AIM OF THE TASK - Transcribe the records exactly. Pictures do not belong in the transcription.

(Saved data entries)
********************

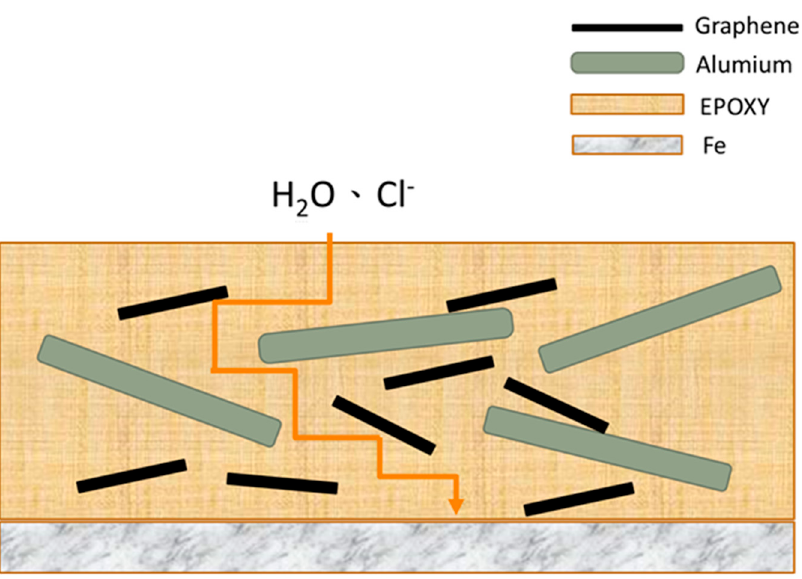
Figure 16. Schematic for the mechanism of improved anticorrosion in epoxy coatings with Al-GN fillers.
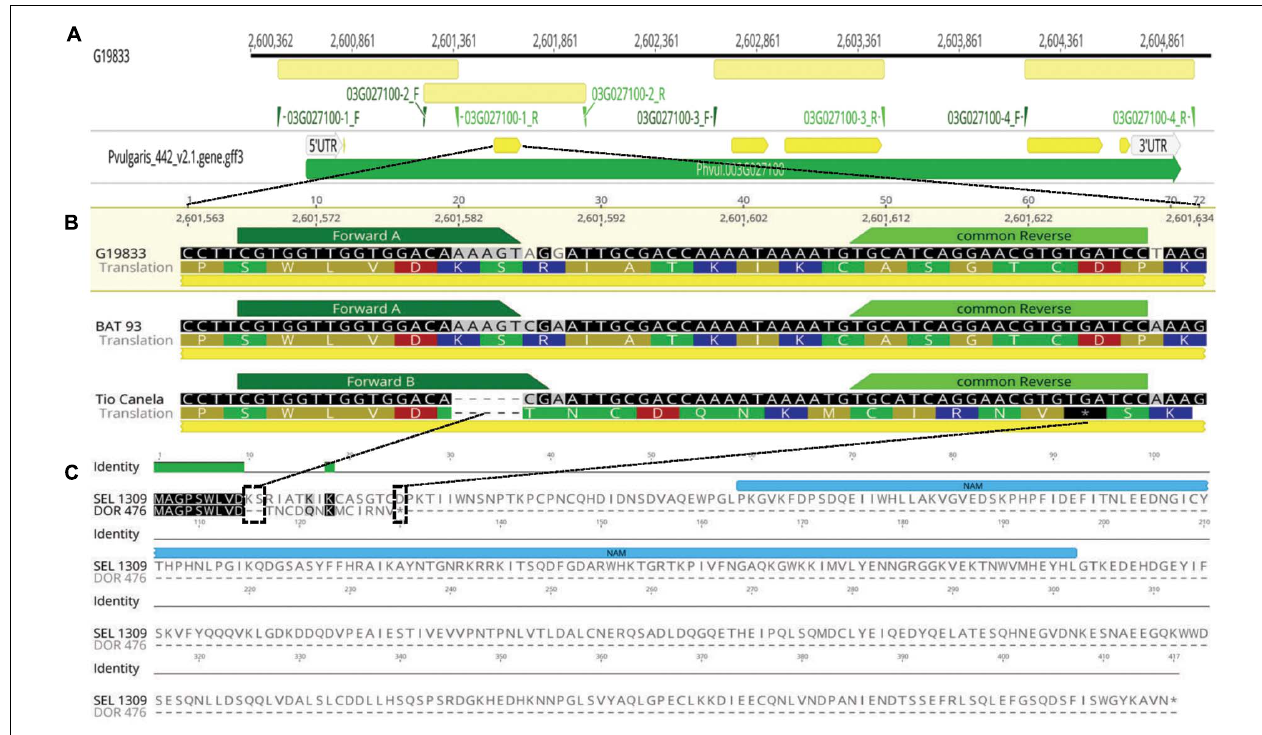
FIGURE 1 | Candidate Phvul.003G027100 NAC gene model for bgm-1 in Phaseolus vulgaris: (A) Four primer pairs designed for amplifying the six exons of candidate gene Phvul.003G027100 ( Supplementary Table 1B ). Physical positions from reference genome v2.1 (G19833). (B) T m -shift-assay marker (PvNAC1) designed for amplification of 5 bp indel region in second exon of Phvul.003G027100 in accessions G19833 ( Bgm-1 ), BAT 93 ( Bgm-1 ) and Tio Canela 75 ( bgm-1 ). (C) Protein alignment of Phvul.003G027100 candidate gene for bgm-1 (DOR 476) revealed a stop-gain mutation in position 23. Effect of the indel frameshift mutation on transcription of the candidate gene among ten lines—three with and seven without bgm-1 modeled by Geneious R (cid:13) 9.1.8 software.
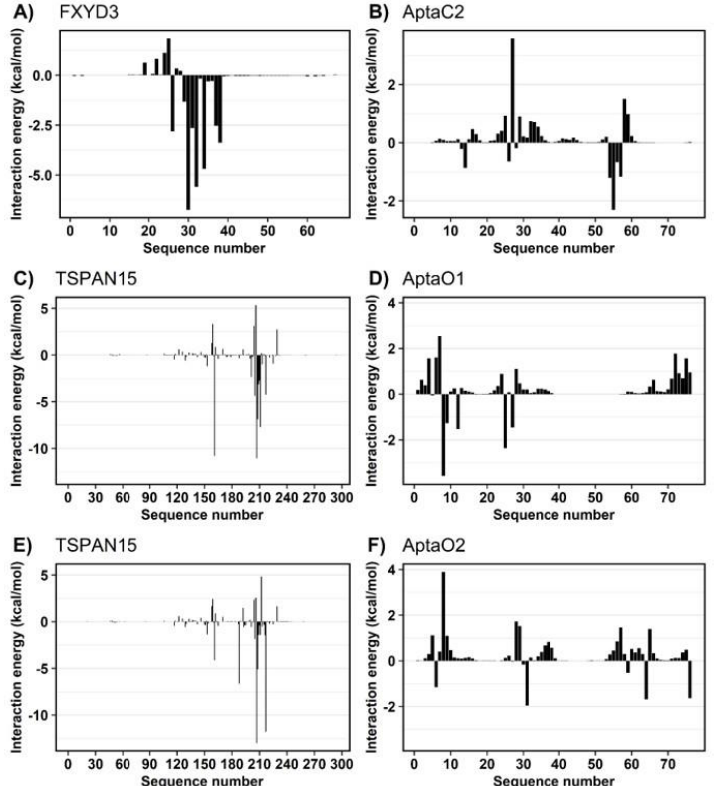
Figure 11. Decomposition of the binding free energy for the three simulated systems.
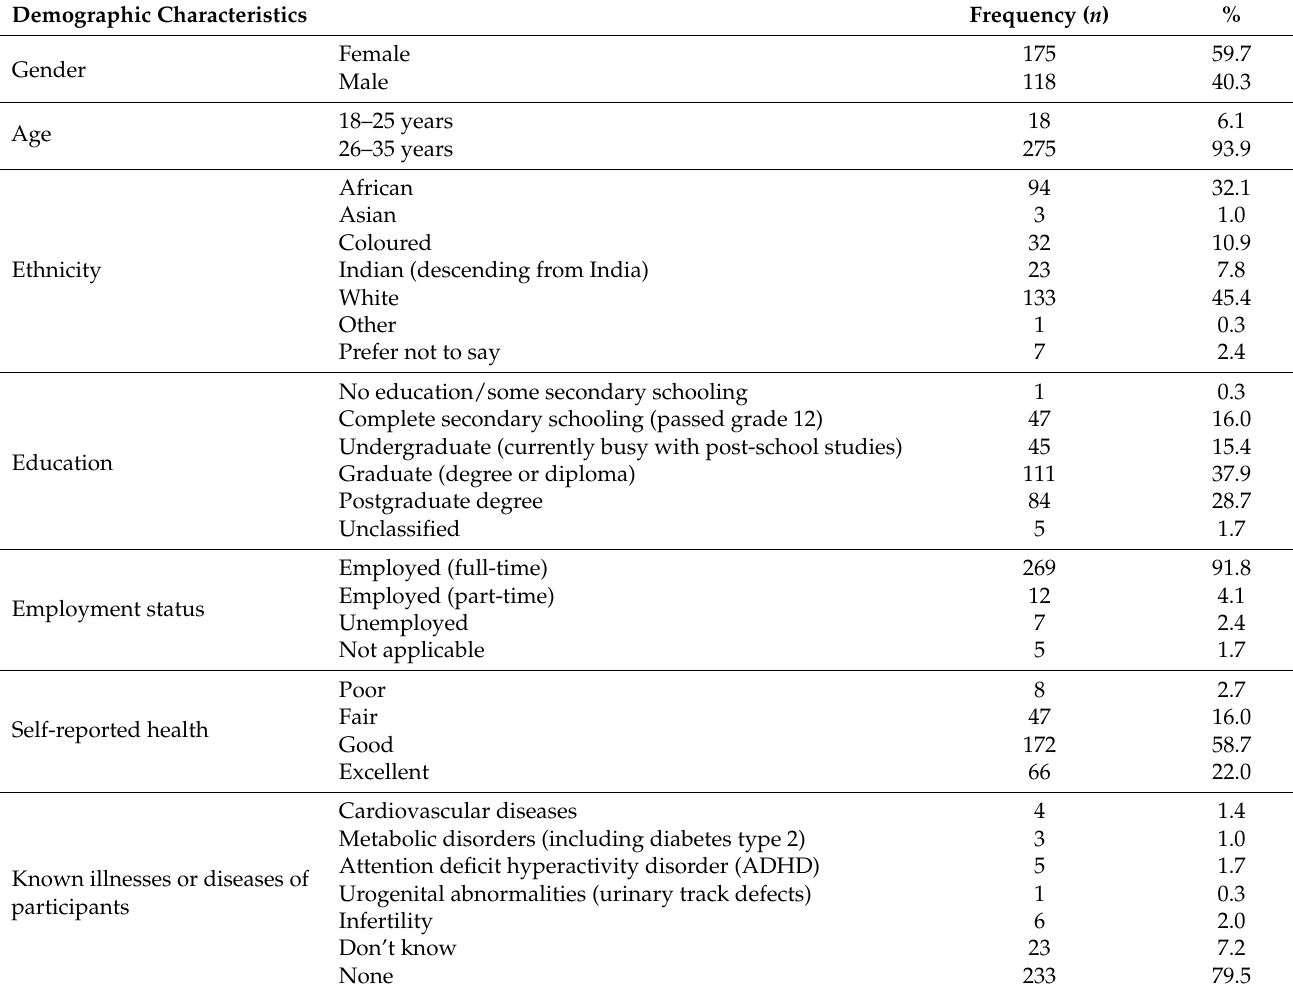
Table 2. Frequencies and distributions of participants’ self-reported demographics and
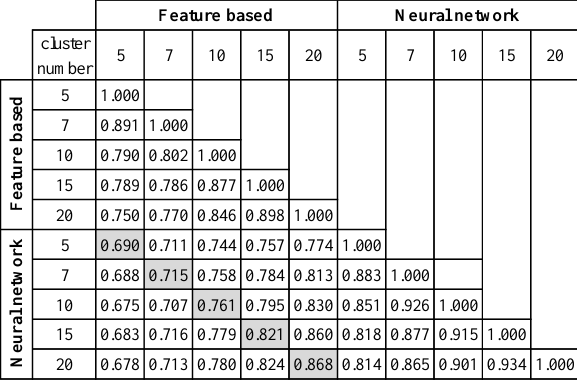
Table 6 . Comparison of the score values for the different clustering method (Feature based and Neural network) using Kmeans and cluster number values (5, 7, 10, 15, 20) Figure 9 . Dendrogram resulting from the hierarchical clustering on the manual set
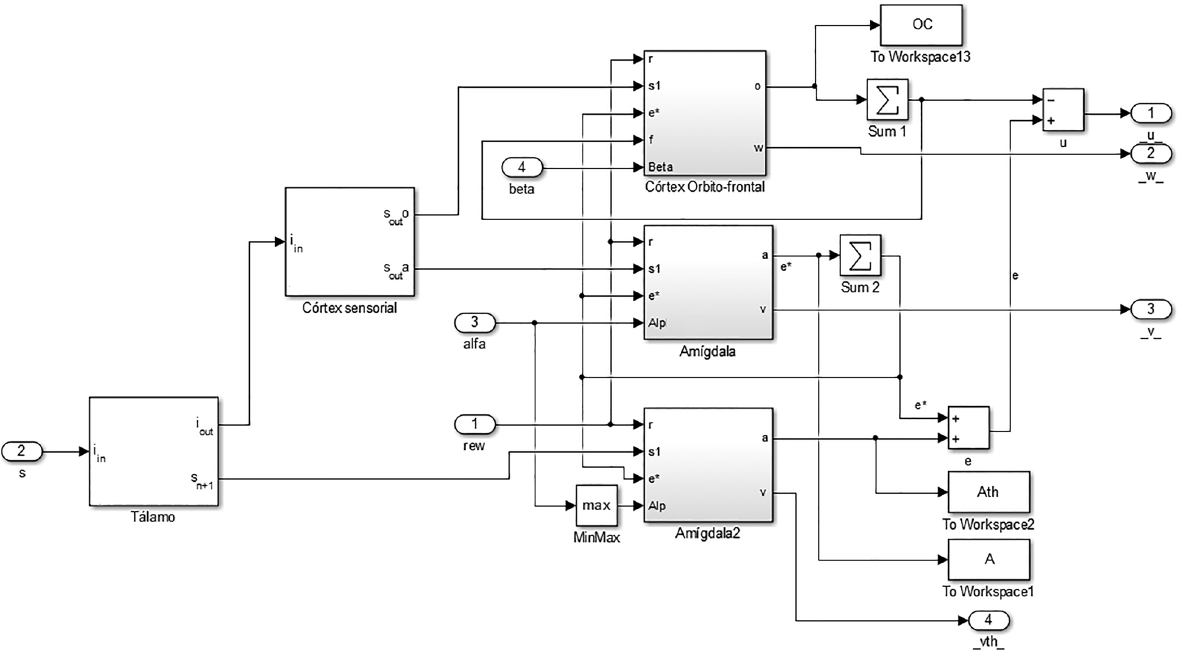
Figure 11. BELBIC controller block diagram.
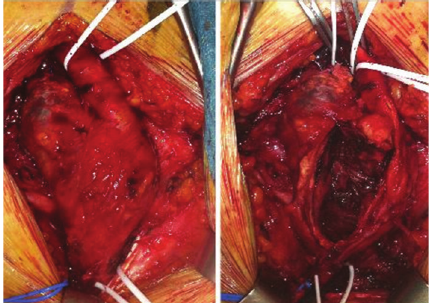
Figure 2: Intraoperative image of the true giant right profunda femoral artery aneurysm.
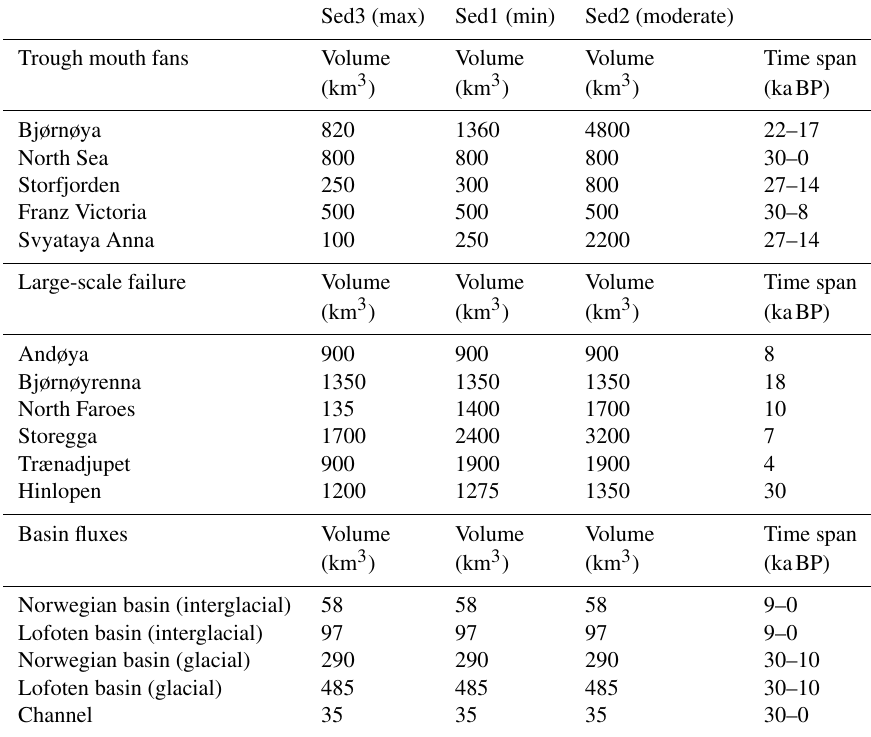
Table A4. Sediment estimates created from observations and estimates of individual estimates in Tables A1–A3, as described in the main text. Sed2 and Sed3 are the maximum and minimum models,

********************

OUTPUT FOR THIS TASK -
Figure 16. Schematic for the mechanism of improved anticorrosion in epoxy coatings with Al-GN fillers.
FIGURE 1 | Candidate Phvul.003G027100 NAC gene model for bgm-1 in Phaseolus vulgaris: (A) Four primer pairs designed for amplifying the six exons of candidate gene Phvul.003G027100 ( Supplementary Table 1B ). Physical positions from reference genome v2.1 (G19833). (B) T m -shift-assay marker (PvNAC1) designed for amplification of 5 bp indel region in second exon of Phvul.003G027100 in accessions G19833 ( Bgm-1 ), BAT 93 ( Bgm-1 ) and Tio Canela 75 ( bgm-1 ). (C) Protein alignment of Phvul.003G027100 candidate gene for bgm-1 (DOR 476) revealed a stop-gain mutation in position 23. Effect of the indel frameshift mutation on transcription of the candidate gene among ten lines—three with and seven without bgm-1 modeled by Geneious R (cid:13) 9.1.8 software.
Figure 11. Decomposition of the binding free energy for the three simulated systems.
Table 2. Frequencies and distributions of participants’ self-reported demographics and
Table 6 . Comparison of the score values for the different clustering method (Feature based and Neural network) using Kmeans and cluster number values (5, 7, 10, 15, 20) Figure 9 . Dendrogram resulting from the hierarchical clustering on the manual set
Figure 11. BELBIC controller block diagram.
Figure 2: Intraoperative image of the true giant right profunda femoral artery aneurysm.
Table A4. Sediment estimates created from observations and estimates of individual estimates in Tables A1–A3, as described in the main text. Sed2 and Sed3 are the maximum and minimum models,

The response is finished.